* **Problem details**: Give as a numbered list, omitting blank lines, the lines of the material from its first line through the line that contains "Mitglied im Feuerschutzsausschuss", both included.
::::::::::
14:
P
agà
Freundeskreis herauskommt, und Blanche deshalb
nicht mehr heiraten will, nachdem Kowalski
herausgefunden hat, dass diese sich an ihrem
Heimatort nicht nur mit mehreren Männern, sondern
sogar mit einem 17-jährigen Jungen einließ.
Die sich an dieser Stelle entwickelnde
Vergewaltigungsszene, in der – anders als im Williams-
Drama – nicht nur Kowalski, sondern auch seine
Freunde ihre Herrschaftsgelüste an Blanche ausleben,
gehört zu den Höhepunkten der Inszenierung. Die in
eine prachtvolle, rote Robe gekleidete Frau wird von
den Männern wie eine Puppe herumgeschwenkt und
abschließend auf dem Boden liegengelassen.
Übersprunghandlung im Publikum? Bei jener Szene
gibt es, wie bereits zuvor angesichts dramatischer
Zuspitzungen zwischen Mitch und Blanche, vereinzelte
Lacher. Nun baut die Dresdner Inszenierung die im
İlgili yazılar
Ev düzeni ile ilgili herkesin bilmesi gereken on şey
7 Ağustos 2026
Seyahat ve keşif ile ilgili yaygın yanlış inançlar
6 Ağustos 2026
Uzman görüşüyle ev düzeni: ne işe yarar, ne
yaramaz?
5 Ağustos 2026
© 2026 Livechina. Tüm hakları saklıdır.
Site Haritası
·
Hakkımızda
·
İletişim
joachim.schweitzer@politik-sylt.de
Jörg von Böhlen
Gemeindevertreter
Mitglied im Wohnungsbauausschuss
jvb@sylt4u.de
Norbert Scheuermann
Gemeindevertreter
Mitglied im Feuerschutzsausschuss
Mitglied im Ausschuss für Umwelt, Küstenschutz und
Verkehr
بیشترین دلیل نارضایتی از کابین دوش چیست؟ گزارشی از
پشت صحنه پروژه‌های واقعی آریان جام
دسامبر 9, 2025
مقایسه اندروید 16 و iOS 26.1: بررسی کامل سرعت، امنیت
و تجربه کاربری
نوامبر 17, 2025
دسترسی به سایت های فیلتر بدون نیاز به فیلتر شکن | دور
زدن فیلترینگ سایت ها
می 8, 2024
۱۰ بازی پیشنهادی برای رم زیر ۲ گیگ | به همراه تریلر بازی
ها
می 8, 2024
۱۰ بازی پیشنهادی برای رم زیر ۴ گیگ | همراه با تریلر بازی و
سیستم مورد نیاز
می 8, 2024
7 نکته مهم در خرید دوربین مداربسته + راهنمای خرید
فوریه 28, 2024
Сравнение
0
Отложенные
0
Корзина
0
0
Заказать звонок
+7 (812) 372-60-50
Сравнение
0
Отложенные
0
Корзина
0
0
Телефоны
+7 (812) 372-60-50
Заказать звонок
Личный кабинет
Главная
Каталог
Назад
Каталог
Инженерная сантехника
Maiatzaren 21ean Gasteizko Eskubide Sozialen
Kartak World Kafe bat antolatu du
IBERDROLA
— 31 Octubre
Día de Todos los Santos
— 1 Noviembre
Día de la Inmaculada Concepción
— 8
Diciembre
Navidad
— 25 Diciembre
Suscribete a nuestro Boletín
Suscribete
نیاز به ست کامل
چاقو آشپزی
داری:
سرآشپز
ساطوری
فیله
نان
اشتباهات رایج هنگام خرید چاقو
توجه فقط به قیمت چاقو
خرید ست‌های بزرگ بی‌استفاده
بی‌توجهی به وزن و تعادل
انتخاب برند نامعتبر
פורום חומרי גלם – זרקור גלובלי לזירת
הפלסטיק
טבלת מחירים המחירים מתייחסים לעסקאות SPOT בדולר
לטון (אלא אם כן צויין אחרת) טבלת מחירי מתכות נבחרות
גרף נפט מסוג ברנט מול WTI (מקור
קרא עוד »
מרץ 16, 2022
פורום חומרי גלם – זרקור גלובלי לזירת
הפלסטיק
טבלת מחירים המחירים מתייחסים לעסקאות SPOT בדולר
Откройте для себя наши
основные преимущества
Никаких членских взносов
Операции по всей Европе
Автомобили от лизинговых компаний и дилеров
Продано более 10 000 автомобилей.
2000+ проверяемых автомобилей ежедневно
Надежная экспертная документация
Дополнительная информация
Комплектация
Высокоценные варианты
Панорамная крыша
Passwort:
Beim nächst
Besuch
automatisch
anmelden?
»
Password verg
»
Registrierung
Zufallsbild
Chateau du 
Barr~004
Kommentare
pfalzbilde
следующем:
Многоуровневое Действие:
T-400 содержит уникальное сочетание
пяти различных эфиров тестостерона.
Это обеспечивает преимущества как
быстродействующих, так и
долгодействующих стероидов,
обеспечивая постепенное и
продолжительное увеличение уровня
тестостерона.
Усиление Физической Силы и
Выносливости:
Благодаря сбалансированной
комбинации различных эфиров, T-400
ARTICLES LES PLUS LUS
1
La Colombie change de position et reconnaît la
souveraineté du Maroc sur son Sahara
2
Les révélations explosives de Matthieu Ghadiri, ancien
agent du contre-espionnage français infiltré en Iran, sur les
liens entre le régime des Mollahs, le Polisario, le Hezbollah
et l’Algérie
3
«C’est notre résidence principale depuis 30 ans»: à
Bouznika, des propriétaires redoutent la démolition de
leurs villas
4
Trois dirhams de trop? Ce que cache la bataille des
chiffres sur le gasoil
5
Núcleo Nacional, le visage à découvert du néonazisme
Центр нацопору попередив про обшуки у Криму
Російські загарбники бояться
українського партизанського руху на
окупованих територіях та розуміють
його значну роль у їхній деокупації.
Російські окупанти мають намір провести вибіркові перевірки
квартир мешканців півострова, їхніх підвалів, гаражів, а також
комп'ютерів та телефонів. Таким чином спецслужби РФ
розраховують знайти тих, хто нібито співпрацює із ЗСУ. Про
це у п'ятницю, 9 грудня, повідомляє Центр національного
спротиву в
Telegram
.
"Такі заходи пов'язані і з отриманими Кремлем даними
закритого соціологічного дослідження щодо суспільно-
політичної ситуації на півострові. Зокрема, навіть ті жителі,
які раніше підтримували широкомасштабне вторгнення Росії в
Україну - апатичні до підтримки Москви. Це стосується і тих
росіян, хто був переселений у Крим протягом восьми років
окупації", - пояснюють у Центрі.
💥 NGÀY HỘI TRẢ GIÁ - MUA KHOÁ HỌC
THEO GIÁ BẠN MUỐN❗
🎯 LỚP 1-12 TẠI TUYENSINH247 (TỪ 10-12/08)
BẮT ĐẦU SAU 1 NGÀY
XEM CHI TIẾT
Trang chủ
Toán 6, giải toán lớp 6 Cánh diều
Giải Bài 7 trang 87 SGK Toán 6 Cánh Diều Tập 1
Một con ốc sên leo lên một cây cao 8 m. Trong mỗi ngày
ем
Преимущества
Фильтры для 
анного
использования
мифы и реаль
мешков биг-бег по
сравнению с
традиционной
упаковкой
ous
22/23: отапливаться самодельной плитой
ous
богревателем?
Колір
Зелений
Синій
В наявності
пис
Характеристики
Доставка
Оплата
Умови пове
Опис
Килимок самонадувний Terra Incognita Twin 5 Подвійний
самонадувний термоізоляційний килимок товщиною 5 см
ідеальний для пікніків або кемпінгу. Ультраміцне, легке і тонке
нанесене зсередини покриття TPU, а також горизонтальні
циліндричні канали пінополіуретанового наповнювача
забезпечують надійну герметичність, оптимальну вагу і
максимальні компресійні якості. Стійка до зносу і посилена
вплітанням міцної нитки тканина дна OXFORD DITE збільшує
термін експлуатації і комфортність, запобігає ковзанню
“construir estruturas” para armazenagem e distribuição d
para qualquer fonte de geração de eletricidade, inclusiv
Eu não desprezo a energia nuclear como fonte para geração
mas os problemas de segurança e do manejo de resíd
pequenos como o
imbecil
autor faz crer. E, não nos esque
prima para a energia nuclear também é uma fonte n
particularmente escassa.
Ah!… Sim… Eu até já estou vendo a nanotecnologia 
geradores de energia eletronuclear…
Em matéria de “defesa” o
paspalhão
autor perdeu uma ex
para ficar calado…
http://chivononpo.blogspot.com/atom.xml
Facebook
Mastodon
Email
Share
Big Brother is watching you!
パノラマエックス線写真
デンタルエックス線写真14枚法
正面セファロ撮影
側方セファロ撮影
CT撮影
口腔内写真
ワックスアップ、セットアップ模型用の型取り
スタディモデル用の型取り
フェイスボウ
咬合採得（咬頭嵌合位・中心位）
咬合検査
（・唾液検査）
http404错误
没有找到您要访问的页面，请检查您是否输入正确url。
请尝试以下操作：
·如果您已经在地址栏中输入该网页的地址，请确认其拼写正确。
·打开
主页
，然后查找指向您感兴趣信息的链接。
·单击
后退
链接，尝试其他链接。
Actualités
::::::::::
* **Response to the task**:
1. 14:
2. P
3. agà
4. Freundeskreis herauskommt, und Blanche deshalb
5. nicht mehr heiraten will, nachdem Kowalski
6. herausgefunden hat, dass diese sich an ihrem
7. Heimatort nicht nur mit mehreren Männern, sondern
8. sogar mit einem 17-jährigen Jungen einließ.
9. Die sich an dieser Stelle entwickelnde
10. Vergewaltigungsszene, in der – anders als im Williams-
11. Drama – nicht nur Kowalski, sondern auch seine
12. Freunde ihre Herrschaftsgelüste an Blanche ausleben,
13. gehört zu den Höhepunkten der Inszenierung. Die in
14. eine prachtvolle, rote Robe gekleidete Frau wird von
15. den Männern wie eine Puppe herumgeschwenkt und
16. abschließend auf dem Boden liegengelassen.
17. Übersprunghandlung im Publikum? Bei jener Szene
18. gibt es, wie bereits zuvor angesichts dramatischer
19. Zuspitzungen zwischen Mitch und Blanche, vereinzelte
20. Lacher. Nun baut die Dresdner Inszenierung die im
21. İlgili yazılar
22. Ev düzeni ile ilgili herkesin bilmesi gereken on şey
23. 7 Ağustos 2026
24. Seyahat ve keşif ile ilgili yaygın yanlış inançlar
25. 6 Ağustos 2026
26. Uzman görüşüyle ev düzeni: ne işe yarar, ne
27. yaramaz?
28. 5 Ağustos 2026
29. © 2026 Livechina. Tüm hakları saklıdır.
30. Site Haritası
31. ·
32. Hakkımızda
33. ·
34. İletişim
35. joachim.schweitzer@politik-sylt.de
36. Jörg von Böhlen
37. Gemeindevertreter
38. Mitglied im Wohnungsbauausschuss
39. jvb@sylt4u.de
40. Norbert Scheuermann
41. Gemeindevertreter
42. Mitglied im Feuerschutzsausschuss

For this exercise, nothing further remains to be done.